Let us define chuqim umishpatim as the supporting practices and regulations that go into promoting the shemira and the assiya of a mitzvah.
- The choq defines the assiya and the mishpat defines the shemira.
- Chuqim umishpatim can thus comprehend much of what the ChZ”l call Torah sh'baal peh.
- The chuqim and mishpatim of shemitta are the surrounding assiya and shemira of the sabbatical year.
The consequence of their not heeding Joseph's 'shemitta' forecasts was that the Children of Israel had to abandon their lands.
- Rachel's children led Israel's children out of Mesopotamia and into Egypt.
- Leah had einayim rakhim (Genesis 29:17) rather than a rakh lev (Deuteronomy 20:8).
The mandate of the supply chain administrator is:
- to arrange for agricultural sabbaticals;
- to distribute and sell yashan food during the sabbatical years;
- to feed the poor during the sabbatical years; and
- to administer the JNF for keeping the land within the widely distributed ownership control of the members of the agricultural collective.

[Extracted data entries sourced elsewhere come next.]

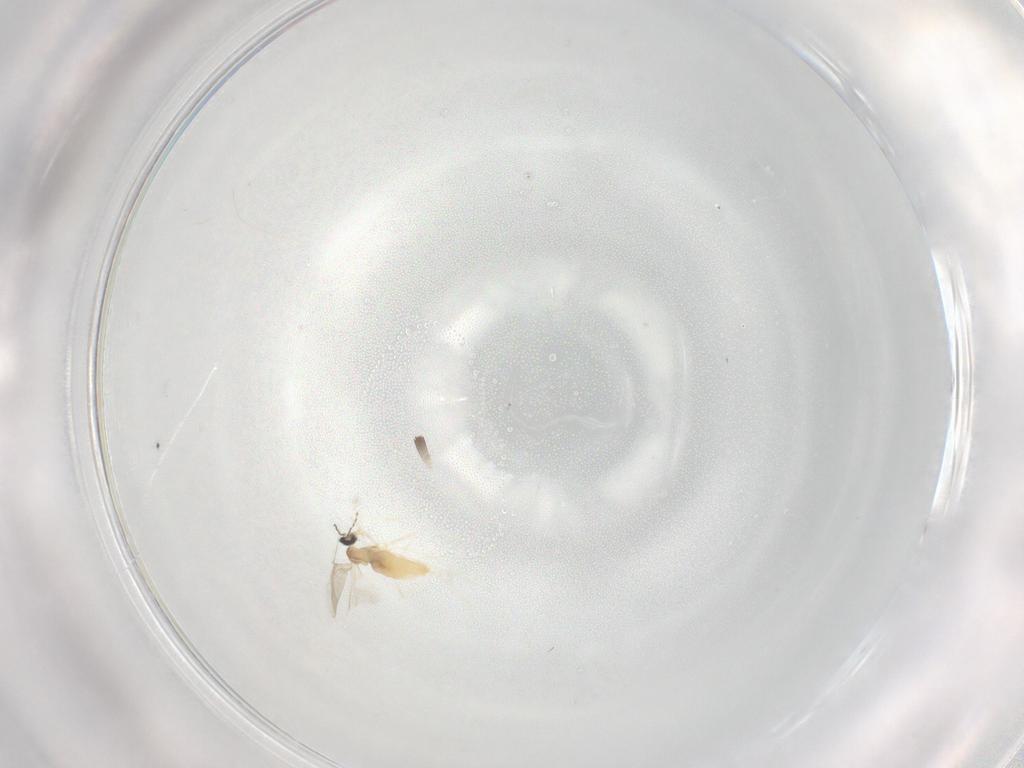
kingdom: Animalia
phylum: Arthropoda
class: Insecta
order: Diptera
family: Cecidomyiidae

Shemitta thus forces a whole-design approach onto the matter of providing necessities to the society. Shemitta is thus fundamental and sets the tone and offers a template for institutions that provide for the general population's material needs similar to the way the mishkan is fundamental and sets the tone and offers a template for institutions that provide for the general population's spiritual needs.
Shabbos is thus temporal and thus intangible but focused on the material while mishkan is situational and thus tangible but focused on the spiritual.
Masseikha can mean molten but it can also mean visible. Elohei masseikha could mean visible idols, material idols rather than purely spiritual beings, hence the prohibitions in Leviticus 26:1 on pessel and matzeivah and even maskhis.